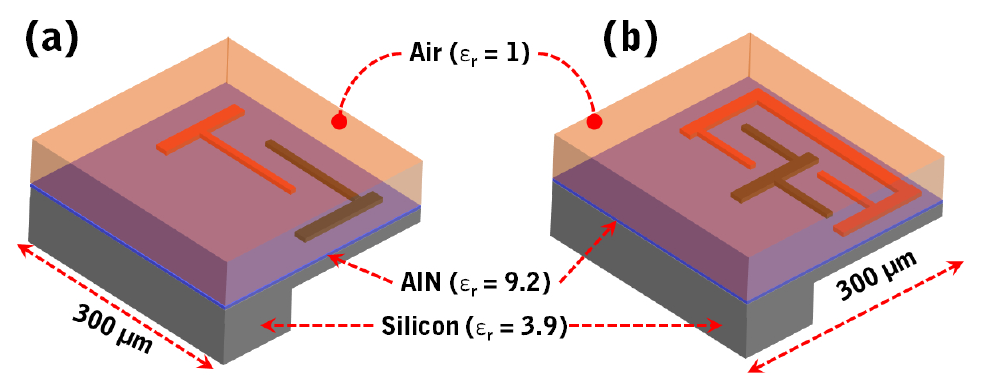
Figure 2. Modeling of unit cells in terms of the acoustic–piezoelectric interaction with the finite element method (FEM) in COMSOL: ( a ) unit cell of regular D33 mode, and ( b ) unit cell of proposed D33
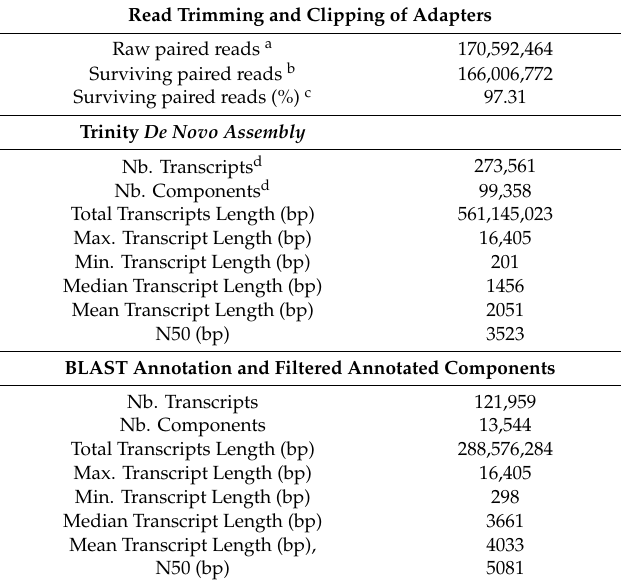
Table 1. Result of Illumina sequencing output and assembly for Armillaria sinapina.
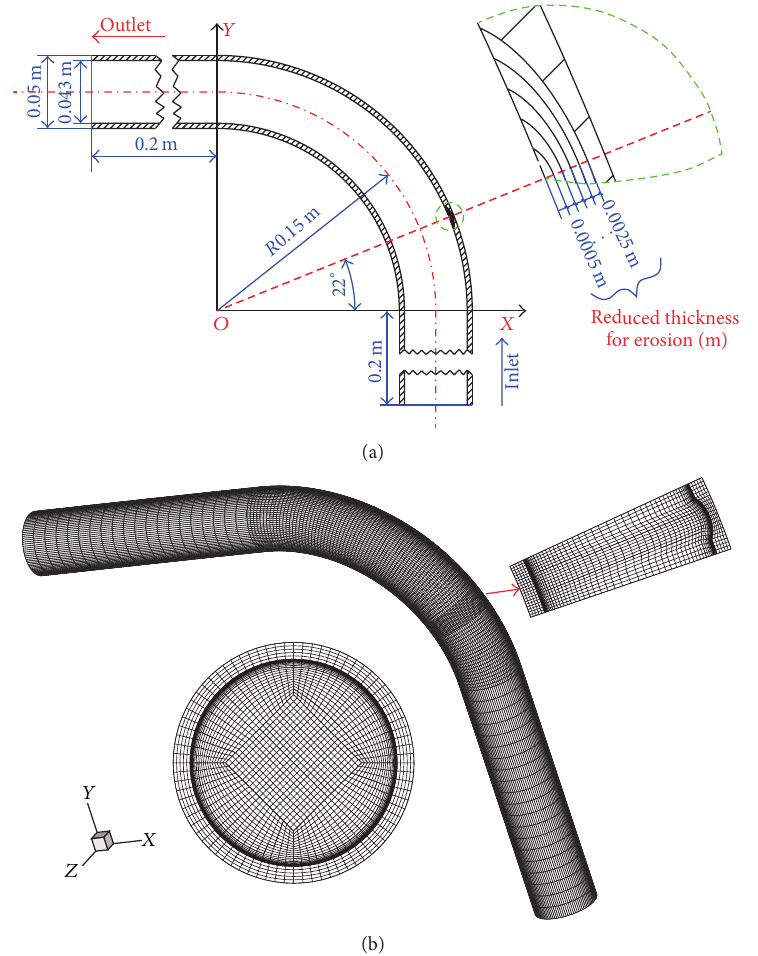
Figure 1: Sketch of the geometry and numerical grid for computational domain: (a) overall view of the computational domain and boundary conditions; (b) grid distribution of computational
┄┄┄┄┄┄┄┄┄┄┄┄┄┄┄┄┄┄┄┄
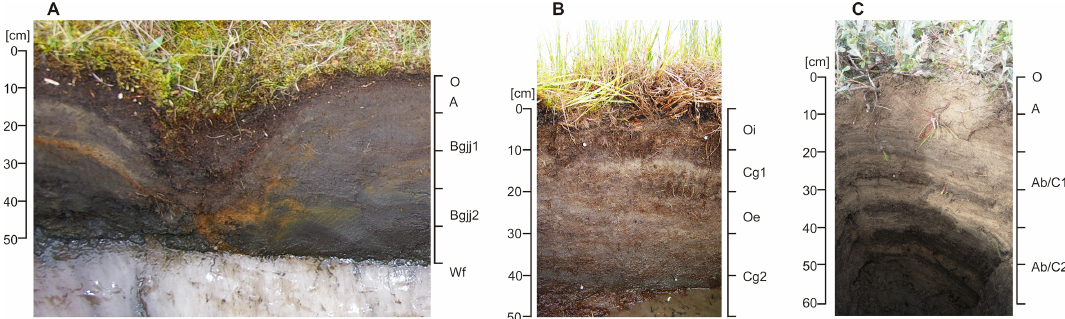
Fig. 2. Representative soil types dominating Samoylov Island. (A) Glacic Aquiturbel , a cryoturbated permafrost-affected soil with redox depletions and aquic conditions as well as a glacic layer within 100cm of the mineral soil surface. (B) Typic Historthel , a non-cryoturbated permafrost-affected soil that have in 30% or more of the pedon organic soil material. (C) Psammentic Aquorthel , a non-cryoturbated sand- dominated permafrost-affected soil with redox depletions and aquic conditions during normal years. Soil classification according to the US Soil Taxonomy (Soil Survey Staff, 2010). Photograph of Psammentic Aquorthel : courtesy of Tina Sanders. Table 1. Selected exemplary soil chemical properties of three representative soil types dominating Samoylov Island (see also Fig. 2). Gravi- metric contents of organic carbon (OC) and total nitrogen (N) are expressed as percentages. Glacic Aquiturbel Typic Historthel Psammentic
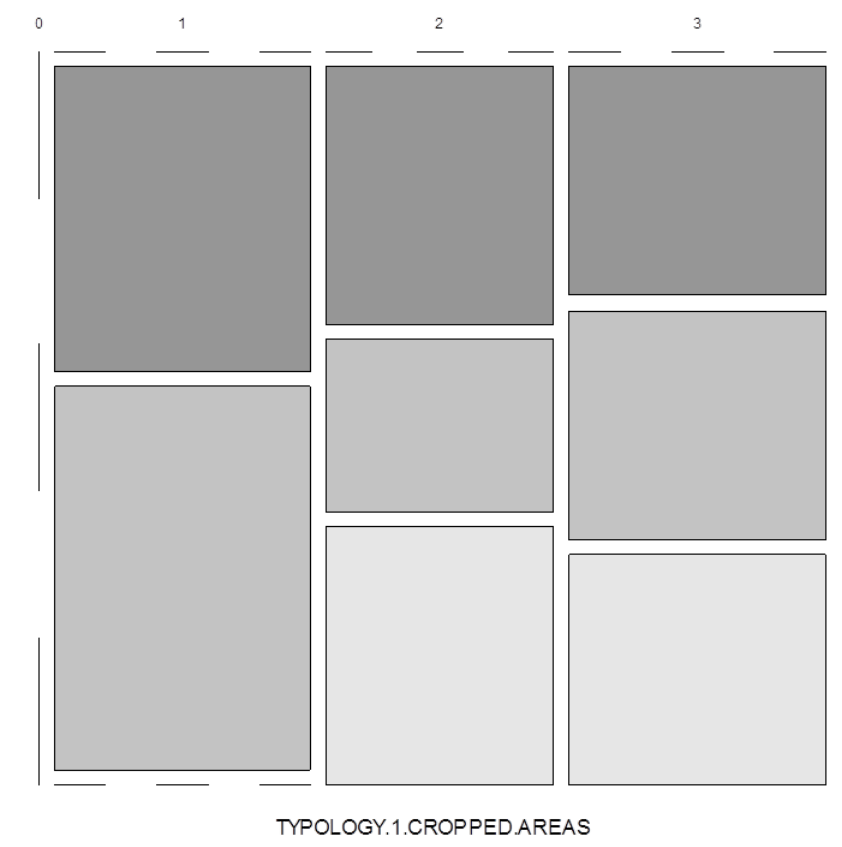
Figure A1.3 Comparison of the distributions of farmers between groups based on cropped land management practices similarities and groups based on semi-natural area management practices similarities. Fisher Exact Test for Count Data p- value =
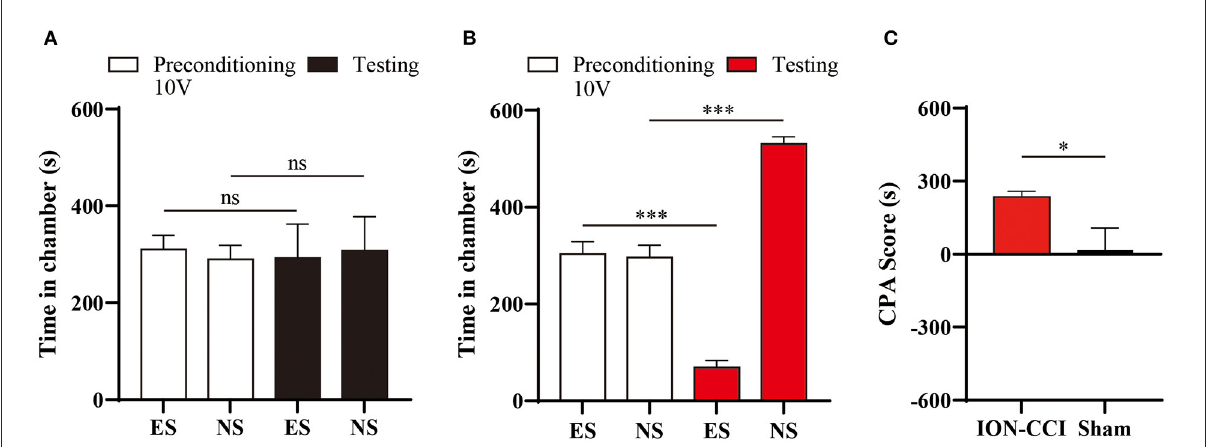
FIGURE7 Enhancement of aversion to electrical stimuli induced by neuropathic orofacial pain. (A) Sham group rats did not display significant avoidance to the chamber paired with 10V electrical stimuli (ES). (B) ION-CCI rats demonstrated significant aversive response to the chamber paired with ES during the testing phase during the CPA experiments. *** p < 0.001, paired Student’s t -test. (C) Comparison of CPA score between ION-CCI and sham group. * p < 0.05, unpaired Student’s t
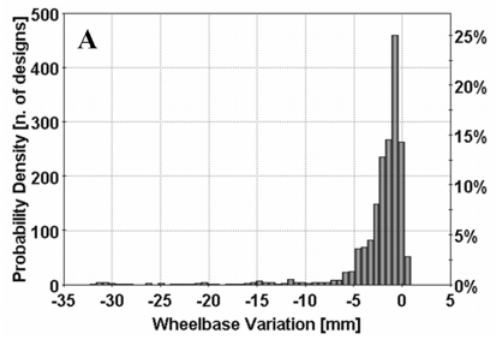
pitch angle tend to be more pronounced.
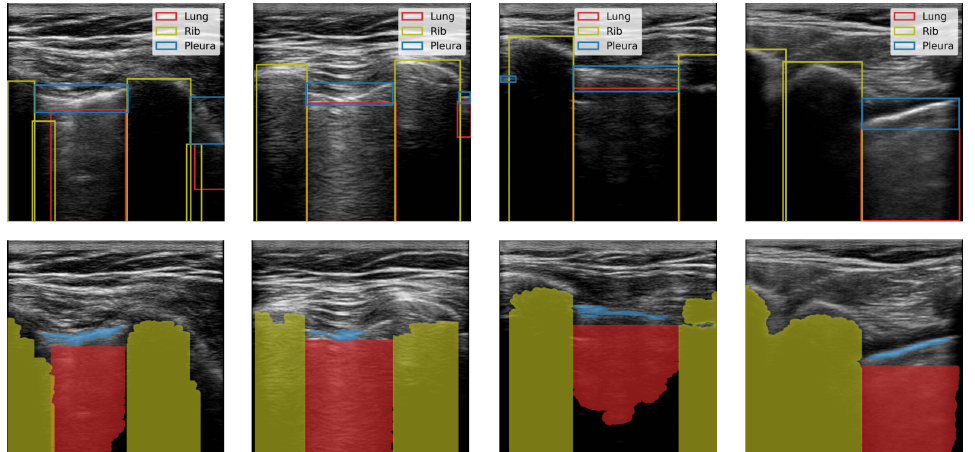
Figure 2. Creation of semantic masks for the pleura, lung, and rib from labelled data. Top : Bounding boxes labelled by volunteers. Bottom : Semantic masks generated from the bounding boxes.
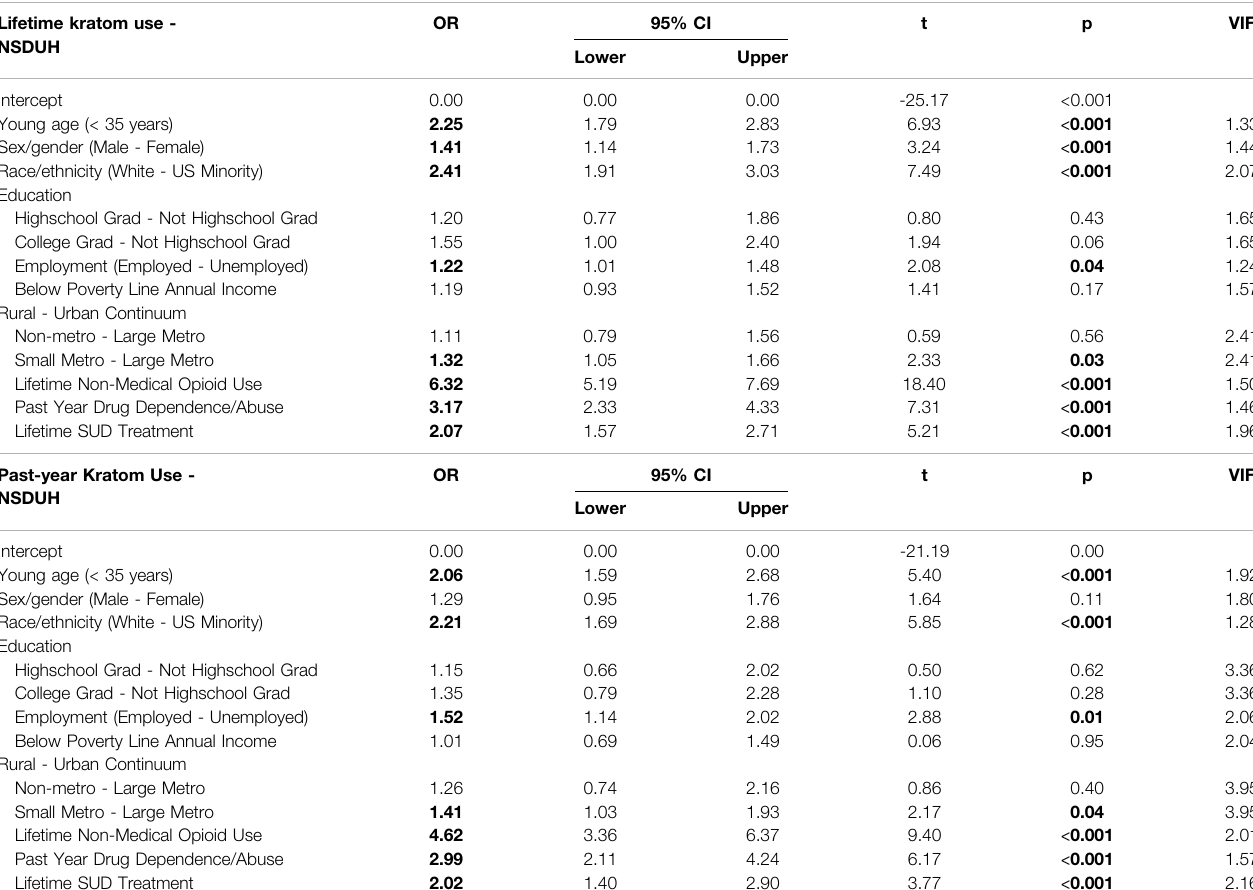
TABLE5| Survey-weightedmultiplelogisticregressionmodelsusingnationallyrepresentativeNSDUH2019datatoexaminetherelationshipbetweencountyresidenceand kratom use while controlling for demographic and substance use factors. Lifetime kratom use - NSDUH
┄┄┄┄┄┄┄┄┄┄┄┄┄┄┄┄┄┄┄┄
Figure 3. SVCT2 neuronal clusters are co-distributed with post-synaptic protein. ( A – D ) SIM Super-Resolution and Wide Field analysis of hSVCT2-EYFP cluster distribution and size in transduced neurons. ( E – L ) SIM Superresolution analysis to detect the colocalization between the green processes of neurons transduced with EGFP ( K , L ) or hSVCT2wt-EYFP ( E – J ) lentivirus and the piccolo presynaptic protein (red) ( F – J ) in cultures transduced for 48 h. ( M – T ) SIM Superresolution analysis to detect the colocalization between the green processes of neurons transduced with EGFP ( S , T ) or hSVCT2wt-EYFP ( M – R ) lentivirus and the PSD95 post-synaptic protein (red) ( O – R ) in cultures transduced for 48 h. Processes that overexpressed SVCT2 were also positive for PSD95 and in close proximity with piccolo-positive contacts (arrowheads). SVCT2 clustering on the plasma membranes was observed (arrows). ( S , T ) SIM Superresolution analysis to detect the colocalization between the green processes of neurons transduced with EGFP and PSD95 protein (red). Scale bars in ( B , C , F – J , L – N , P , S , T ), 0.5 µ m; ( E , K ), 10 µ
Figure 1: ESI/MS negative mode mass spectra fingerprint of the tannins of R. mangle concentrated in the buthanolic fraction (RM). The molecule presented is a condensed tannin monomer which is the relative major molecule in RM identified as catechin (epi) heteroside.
┄┄┄┄┄┄┄┄┄┄┄┄┄┄┄┄┄┄┄┄
To do
The output is the stretch above from the line with "Figure 2. Creation" through the line with "use - NSDUH", copied word for word with both ends kept and every picture dropped.

Task solution
Figure 2. Creation of semantic masks for the pleura, lung, and rib from labelled data. Top : Bounding boxes labelled by volunteers. Bottom : Semantic masks generated from the bounding boxes.
TABLE5| Survey-weightedmultiplelogisticregressionmodelsusingnationallyrepresentativeNSDUH2019datatoexaminetherelationshipbetweencountyresidenceand kratom use while controlling for demographic and substance use factors. Lifetime kratom use - NSDUH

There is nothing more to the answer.